O corpo

Um corpo primitivo é um corpo objetivo, descrito pela ciência e submetido às leis naturais. O corpo humano ultrapassa esta simples descrição. Há, nesta dimensão corpórea, enquanto viva, uma duplicidade inerente: um corpo que é sujeito e um corpo que é objeto.

Num cadáver só a sua objetividade permanece. A complexidade subjetiva se esvai. O corpo deixa de ter seu aspecto duplo e cai na mesmice objetiva, de uma coisa inerte, inanimada.

Meu corpo é o ponto de relação necessário — mas não suficiente — de mim para com o mundo. 
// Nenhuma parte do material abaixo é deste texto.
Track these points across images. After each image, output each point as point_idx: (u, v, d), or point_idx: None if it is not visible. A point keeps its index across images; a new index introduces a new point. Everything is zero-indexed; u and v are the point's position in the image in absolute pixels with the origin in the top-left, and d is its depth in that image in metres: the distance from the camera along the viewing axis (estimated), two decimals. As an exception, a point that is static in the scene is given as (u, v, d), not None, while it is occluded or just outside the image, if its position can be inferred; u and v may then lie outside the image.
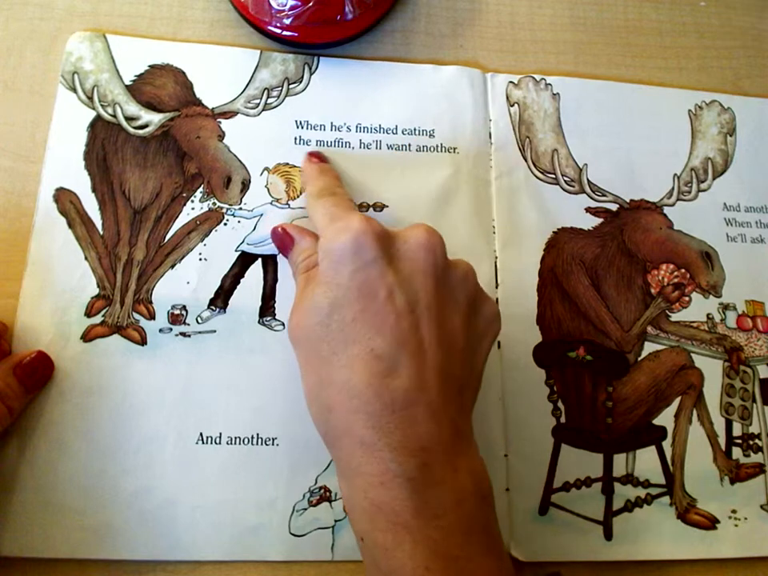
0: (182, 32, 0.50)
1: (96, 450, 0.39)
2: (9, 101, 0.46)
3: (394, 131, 0.49)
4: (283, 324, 0.43)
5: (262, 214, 0.45)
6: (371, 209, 0.46)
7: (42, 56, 0.48)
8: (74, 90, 0.46)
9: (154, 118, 0.47)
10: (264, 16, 0.48)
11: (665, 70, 0.54)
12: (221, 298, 0.43)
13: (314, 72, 0.49)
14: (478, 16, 0.54)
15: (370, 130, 0.48)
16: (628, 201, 0.49)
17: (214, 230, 0.45)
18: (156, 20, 0.50)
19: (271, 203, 0.46)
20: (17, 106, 0.46)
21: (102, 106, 0.46)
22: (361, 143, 0.48)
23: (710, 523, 0.43)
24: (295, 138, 0.48)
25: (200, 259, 0.44)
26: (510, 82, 0.51)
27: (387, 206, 0.46)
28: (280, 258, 0.44)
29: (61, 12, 0.49)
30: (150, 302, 0.43)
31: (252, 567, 0.39)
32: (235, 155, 0.46)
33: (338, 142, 0.48)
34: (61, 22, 0.49)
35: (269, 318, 0.43)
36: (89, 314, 0.42)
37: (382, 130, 0.49)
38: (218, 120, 0.47)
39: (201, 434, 0.40)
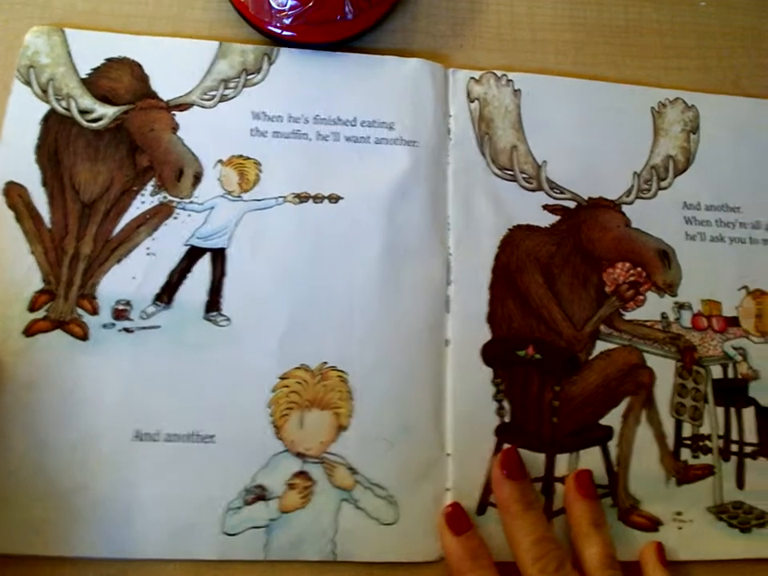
0: (182, 32, 0.50)
1: (35, 444, 0.39)
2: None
3: (353, 123, 0.48)
4: (228, 319, 0.43)
5: (213, 207, 0.45)
6: (326, 200, 0.46)
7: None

Quando toco as teclas do meu computador para escrever este texto, não é apenas o meu corpo objetivo que o faz. É preciso minha subjetividade operar sobre ele para que tal ação seja possível: a intencionalidade.

Enquanto pressiono tais teclas, as sinto com minha objetividade corpórea, mas, ao mesmo tempo, exerço também uma atividade subjetiva de senti-las. Isso porque não simplesmente me choco contra elas, e, sim, as trato como um intermediário entre mim e você que lê. Assim, o corpo que toca e o corpo que é tocado são, paradoxalmente, os mesmos e distintos.

Portanto, nosso corpo é esta mescla de sujeito e objeto situado num mundo vivido — o mundo da vida. Aquele é, necessariamente, nosso ponto de referência para todas as ações. 

Só a morte cessa esta duplicidade corporal. Ela transfigura-o numa monotonia trivial, numa simplicidade banal, a mesma que encontramos em qualquer objeto mundano.

Invariavelmente, se sou sujeito, também sou corpo.